All lines containing the string "label" must be copied from the entries.
=== Section Start ===
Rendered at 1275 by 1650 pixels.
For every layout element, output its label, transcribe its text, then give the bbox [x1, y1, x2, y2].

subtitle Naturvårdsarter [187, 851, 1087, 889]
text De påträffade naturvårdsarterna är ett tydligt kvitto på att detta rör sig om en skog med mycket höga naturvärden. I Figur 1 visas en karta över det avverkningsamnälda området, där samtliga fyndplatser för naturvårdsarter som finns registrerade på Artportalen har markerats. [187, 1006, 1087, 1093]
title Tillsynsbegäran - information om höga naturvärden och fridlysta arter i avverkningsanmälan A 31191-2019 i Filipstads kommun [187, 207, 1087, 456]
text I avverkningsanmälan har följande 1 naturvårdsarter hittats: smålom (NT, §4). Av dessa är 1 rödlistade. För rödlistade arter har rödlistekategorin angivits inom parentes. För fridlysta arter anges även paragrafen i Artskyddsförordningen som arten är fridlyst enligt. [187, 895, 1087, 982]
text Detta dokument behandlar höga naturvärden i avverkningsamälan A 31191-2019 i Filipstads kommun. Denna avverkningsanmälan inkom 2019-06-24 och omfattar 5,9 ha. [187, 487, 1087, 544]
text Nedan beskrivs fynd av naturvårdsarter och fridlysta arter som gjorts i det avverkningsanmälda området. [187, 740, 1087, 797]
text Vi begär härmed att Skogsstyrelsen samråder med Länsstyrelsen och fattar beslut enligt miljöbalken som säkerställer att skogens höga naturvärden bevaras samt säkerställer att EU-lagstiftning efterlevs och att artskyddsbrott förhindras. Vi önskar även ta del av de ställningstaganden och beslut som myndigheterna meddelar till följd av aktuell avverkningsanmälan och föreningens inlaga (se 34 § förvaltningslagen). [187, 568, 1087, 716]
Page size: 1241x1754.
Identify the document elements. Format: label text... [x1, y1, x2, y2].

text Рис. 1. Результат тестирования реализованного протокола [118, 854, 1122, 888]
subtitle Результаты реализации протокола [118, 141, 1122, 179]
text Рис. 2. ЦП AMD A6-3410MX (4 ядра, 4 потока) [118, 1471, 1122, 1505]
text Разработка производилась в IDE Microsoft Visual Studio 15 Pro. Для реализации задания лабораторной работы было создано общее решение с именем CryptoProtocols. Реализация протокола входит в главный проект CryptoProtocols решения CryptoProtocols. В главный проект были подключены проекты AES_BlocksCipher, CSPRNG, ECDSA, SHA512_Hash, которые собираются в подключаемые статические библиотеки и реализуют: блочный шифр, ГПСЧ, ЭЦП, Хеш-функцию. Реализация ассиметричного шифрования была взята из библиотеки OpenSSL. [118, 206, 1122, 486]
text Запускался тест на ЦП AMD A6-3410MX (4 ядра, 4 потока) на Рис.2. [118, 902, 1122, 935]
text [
=== Section End ===
## EXERCISE OUTPUT
For every layout element, output its label, transcribe its text, then give the bbox [x1, y1, x2, y2].
Identify the document elements. Format: label text... [x1, y1, x2, y2].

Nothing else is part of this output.